# What is needed:
The lines to repeat are those below from the one containing "vfov_deg: 16.5" down to the one containing "focal_mm: 4.11", both included; reproduce them exactly and nothing else.

________________________

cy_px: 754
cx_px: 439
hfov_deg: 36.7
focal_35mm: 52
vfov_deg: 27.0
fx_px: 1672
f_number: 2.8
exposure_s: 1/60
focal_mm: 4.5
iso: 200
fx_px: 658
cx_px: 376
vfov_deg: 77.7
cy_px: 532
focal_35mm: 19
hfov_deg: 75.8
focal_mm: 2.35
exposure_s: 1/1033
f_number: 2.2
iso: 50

________________________

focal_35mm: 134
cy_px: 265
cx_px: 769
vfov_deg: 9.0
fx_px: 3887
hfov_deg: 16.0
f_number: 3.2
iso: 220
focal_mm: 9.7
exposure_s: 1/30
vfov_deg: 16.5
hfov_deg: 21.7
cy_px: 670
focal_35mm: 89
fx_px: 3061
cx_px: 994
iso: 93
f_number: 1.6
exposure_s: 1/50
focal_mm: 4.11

________________________

# Your response:
vfov_deg: 16.5
hfov_deg: 21.7
cy_px: 670
focal_35mm: 89
fx_px: 3061
cx_px: 994
iso: 93
f_number: 1.6
exposure_s: 1/50
focal_mm: 4.11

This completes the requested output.